** EXERCISE DESCRIPTION **
In the forum post about the I-400 class submarines below, translate this sentence into Spanish: "The attack was set for August 17th under a full moon."

** PASSAGE SHOWN **
-*-

Twenty M6A1s were made including several float-less trainers called the Nanzan (Southern Mountain) with retracting landing gear. Gun armament for all was a single 12.7 mm in the rear cockpit for defense.

The ever-changing course of the war saw the I-400 class boats attack plans change with it. No Panama Canal or San Francisco forays were attempted. The Ulithi Harbor at Truk Island was earmarked in an operation with I-401 plus I-13 and I-14 carrying their swift Nakajima C6N1 Saiun (Myrt) long range reconnaissance aircraft. The Myrts would recon the harbor and report to I-400 and I-401. Not having floats we must surmise that they were to be ditched. 

The attack was set for August 17th under a full moon. The Seirans were to each carry bombs for the attack then return and land near their submarines. After the attack, all four I-boats were to proceed to Singapore for fuel and take on new planes for the attack. Ten Seirans were to be stationed there prior to the attack on Ulithi. Their markings were to be changed to American ones to aid in their camouflage for a surprise factor.

Before the operation played out the war was over and the big boats were surrendered to the Americans. All three completed Sen-Tokus survived the war. They were later evaluated then sunk in target practice in mid 1946. They were unique to history. No other WW II nation had any sub with an aircraft aboard.


----------



## DerAdlerIstGelandet (Jul 29, 2006)

Intersting thanks for the info.


----------

-*-

** EXTRACTED INFORMATION **
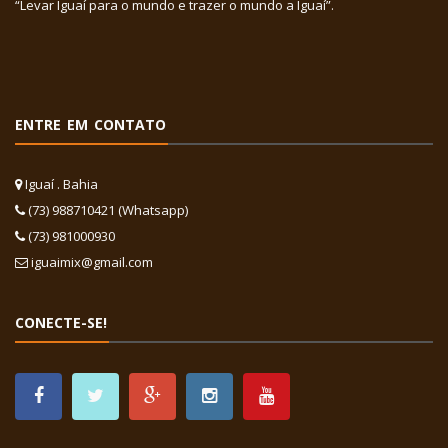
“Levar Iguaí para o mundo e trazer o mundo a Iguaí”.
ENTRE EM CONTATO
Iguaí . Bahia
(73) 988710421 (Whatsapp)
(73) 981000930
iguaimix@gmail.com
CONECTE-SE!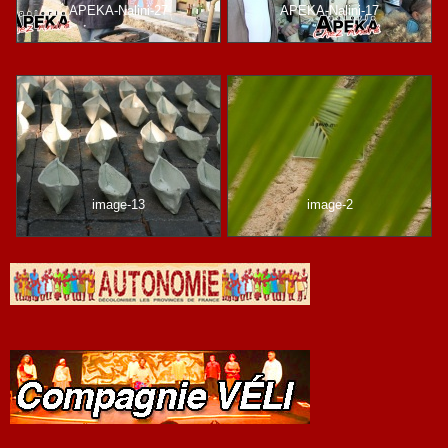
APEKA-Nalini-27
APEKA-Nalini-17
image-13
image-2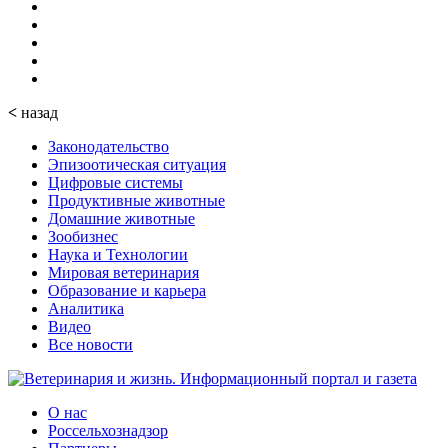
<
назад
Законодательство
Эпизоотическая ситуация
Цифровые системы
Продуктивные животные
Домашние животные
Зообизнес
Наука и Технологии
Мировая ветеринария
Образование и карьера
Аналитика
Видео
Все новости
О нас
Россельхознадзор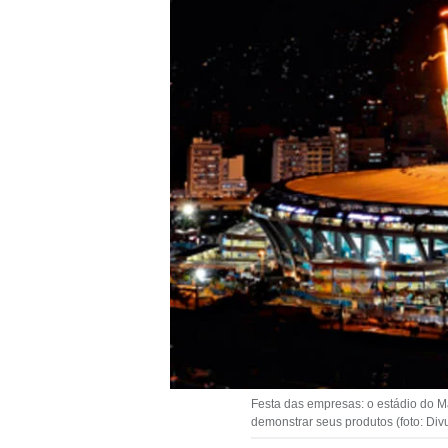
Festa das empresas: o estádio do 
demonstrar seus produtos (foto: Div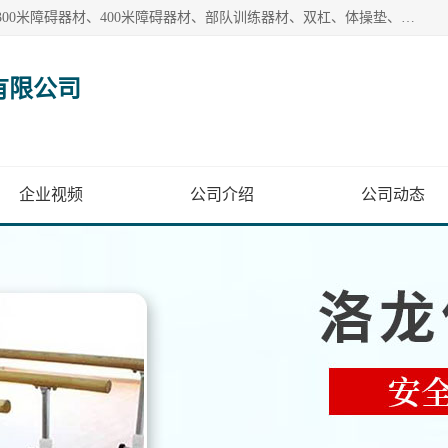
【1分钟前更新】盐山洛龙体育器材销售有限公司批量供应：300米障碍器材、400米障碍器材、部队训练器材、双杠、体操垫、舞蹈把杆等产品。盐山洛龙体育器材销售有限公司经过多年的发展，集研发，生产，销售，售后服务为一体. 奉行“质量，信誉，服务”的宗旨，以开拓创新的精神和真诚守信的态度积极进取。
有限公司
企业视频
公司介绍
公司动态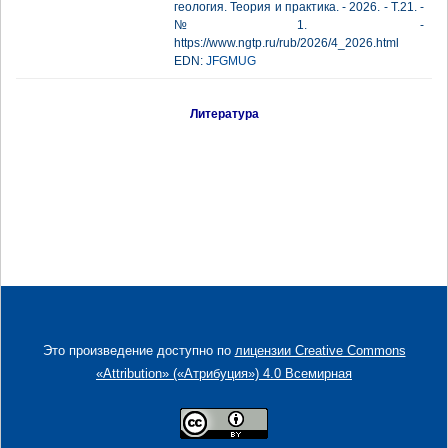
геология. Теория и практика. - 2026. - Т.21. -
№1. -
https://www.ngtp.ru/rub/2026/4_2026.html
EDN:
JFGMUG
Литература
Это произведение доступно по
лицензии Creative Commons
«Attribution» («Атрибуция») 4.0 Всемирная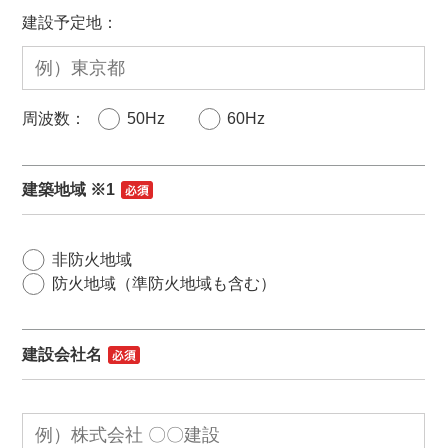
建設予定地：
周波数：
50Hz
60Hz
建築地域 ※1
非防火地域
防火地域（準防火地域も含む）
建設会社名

-*-

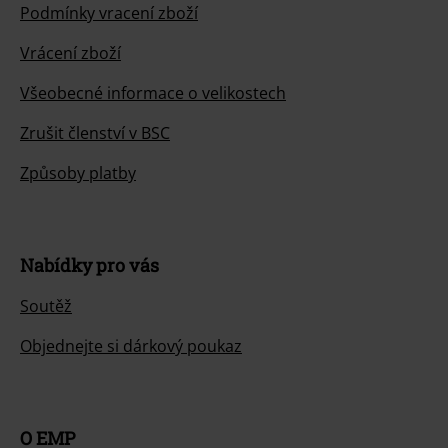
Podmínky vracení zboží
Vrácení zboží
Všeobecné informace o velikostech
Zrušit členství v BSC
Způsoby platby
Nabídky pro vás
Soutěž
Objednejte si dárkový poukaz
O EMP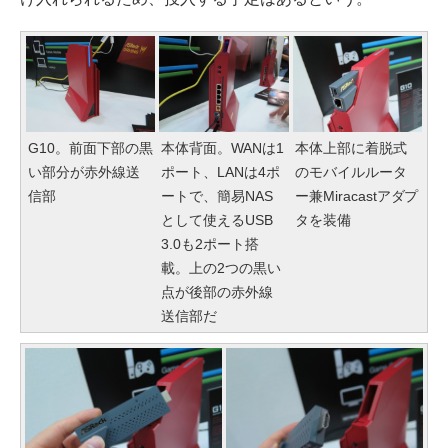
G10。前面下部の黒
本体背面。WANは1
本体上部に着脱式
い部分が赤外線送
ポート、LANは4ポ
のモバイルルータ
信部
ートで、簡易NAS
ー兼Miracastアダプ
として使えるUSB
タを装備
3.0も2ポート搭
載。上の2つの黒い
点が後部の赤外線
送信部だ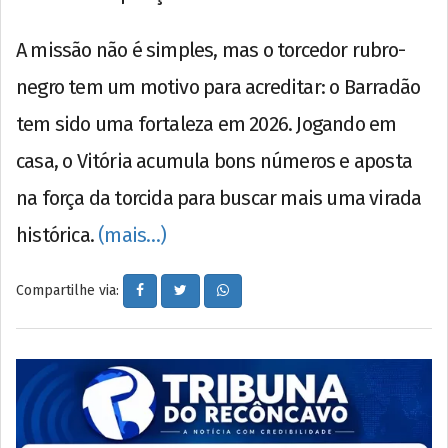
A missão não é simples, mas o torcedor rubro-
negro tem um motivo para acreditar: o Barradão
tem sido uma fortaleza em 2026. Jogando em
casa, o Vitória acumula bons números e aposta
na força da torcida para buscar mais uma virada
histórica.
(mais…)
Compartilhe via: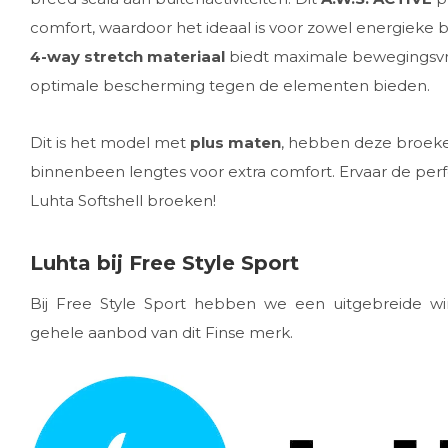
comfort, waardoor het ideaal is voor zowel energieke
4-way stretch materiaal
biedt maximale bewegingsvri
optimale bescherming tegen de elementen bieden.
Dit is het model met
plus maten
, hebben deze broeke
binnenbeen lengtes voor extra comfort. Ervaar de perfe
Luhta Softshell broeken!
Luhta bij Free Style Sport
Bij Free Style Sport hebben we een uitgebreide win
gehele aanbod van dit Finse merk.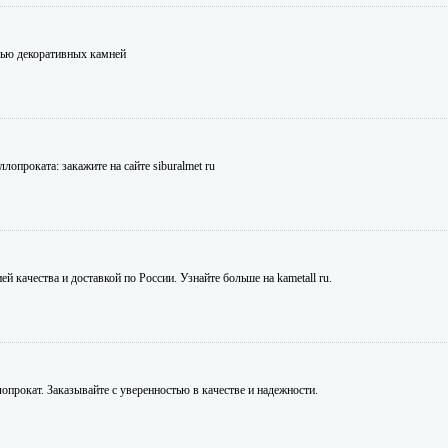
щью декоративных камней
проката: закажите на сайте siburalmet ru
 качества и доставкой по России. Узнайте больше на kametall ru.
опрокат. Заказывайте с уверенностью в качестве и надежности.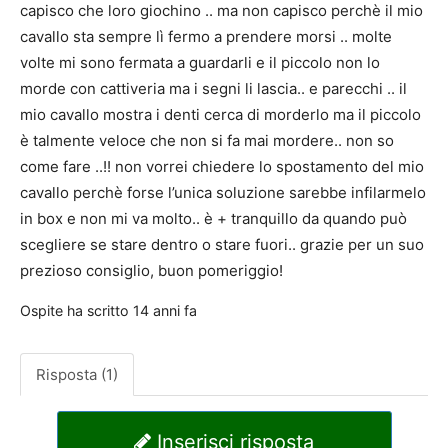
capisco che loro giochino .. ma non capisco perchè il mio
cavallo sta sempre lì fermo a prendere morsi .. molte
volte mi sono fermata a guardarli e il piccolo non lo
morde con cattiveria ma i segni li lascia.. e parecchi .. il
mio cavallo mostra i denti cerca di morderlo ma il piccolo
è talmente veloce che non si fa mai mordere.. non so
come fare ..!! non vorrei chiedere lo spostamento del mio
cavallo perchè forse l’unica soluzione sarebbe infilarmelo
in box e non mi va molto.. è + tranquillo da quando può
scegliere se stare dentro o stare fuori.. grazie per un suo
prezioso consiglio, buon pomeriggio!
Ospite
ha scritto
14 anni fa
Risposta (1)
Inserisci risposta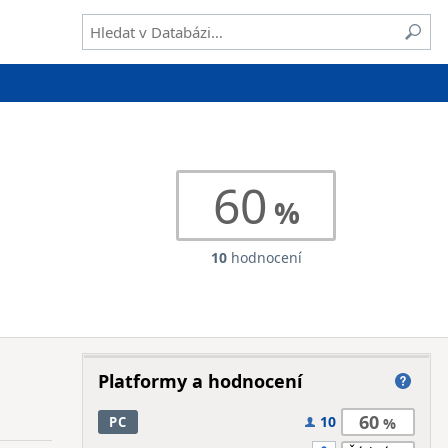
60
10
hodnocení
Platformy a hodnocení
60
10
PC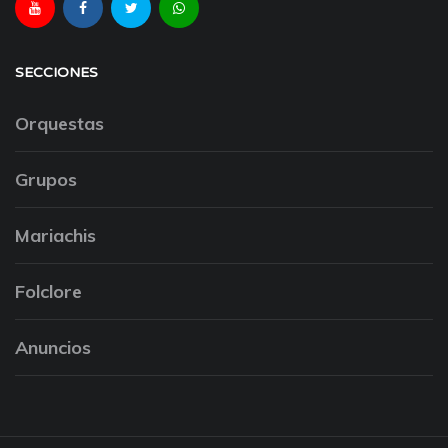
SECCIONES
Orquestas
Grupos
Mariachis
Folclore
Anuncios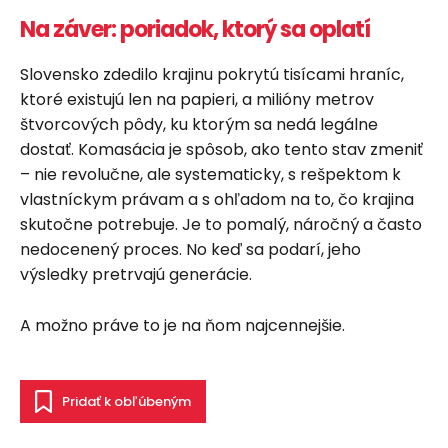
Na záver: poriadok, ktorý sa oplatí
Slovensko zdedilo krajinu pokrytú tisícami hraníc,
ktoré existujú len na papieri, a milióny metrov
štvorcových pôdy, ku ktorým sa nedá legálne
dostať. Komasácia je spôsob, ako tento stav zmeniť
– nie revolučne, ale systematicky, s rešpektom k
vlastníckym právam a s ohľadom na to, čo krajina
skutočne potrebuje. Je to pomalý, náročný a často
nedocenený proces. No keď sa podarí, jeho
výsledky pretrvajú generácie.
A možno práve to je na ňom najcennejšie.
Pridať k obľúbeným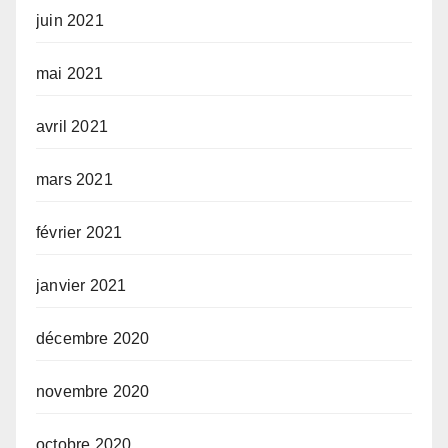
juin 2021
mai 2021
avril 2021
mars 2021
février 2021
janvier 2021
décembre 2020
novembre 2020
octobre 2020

-*-

** ANSWER AREA **
El ataque estaba fijado para el 17 de agosto, con luna llena.